Mark Simmonds, director of science at the Whale and Dolphin Conservation Society, said: "Lots of dead bodies will provide robust data, so if you kill lots of whales then you will be able to get some information. The question is whether the benefits outweigh the number of whales killed and how they were killed. Scientific whaling is not about science, and there is no pressing conservation need that requires it to be done."
He said the results should not have been published on ethical grounds. "Journals need to think very carefully about information that comes from this source. Different journals have different ethical standards." The editors of Polar Biology could not be reached for comment. British whale scientists were reluctant to discuss the research, which one described as "very worrying if true".
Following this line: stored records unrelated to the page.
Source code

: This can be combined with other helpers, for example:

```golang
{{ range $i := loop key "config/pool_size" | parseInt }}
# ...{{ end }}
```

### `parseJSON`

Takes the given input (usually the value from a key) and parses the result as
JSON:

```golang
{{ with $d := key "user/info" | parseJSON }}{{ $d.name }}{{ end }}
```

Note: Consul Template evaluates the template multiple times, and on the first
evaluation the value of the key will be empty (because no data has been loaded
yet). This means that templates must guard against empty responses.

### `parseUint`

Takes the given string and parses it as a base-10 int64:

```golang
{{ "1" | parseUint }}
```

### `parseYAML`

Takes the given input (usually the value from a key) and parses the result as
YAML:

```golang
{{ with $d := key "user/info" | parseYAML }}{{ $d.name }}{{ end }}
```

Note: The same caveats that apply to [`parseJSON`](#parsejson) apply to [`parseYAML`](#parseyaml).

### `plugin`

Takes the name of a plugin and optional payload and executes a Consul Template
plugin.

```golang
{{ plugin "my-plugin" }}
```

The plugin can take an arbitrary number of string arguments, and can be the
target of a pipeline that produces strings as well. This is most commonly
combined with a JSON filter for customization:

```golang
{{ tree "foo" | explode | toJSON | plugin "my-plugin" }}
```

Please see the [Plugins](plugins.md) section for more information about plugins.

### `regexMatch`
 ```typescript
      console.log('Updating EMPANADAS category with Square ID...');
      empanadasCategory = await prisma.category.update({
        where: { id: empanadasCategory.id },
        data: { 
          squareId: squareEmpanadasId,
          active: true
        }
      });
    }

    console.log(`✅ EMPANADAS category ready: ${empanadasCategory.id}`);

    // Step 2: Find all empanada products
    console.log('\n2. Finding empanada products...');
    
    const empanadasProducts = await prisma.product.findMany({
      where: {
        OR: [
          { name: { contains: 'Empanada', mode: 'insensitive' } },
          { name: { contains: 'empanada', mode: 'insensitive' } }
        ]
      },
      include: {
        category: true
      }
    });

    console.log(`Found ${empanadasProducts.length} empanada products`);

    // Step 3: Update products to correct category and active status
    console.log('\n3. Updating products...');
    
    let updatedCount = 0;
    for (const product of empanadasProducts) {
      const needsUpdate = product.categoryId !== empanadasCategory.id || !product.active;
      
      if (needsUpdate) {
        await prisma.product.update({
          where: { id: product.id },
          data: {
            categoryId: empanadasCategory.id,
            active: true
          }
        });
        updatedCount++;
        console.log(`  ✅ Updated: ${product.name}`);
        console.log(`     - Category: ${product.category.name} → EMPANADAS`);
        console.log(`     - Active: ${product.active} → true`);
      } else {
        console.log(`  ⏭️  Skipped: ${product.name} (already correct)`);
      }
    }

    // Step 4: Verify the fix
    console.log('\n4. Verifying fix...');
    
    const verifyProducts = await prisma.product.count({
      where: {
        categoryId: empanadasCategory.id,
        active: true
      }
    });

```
Walloe said the decline in blubber was down to shrinking numbers of Antarctic krill, a shrimp-like crustacean at the heart of the food chain. The amount of blubber lost is roughly equivalent to 36 fewer days of intensive summer feeding.
Krill numbers in the water around the rapidly-warming Antarctic peninsula have collapsed by about 80% since the 1970s. This is blamed on the loss of sea ice, which provide shelter and food for krill.
The study says the impact of global warming on the minke whales is unclear because no similar krill measurements have been made in that region of the Southern Ocean. But it claims that competition for krill from other predators such as the humpback must also be "considered as a likely explanation".
Science and slaughter
Japan's scientific whaling programme, known as JARPA, began in 1987 following the moratorium on commercial whaling. Japan says its research is aimed at overturning the ban, by providing evidence that stocks could be hunted in a sustainable way.
Critics say it is limited commercial whaling in disguise because the meat is sold for food, and that whales do not need to die to provide the required information on population numbers and structure. Until 2005, Japan killed up to 440 minke whales in the Southern Ocean each summer. Recently it has doubled that quota, and last year said it would hunt dozens of endangered fin and humpback whales for the first time in decades, until it backed down "temporarily" under intense political pressure.
Until now, the most high-profile claim from the programme was that whales should be killed to conserve fish stocks – an idea ridiculed by fisheries experts.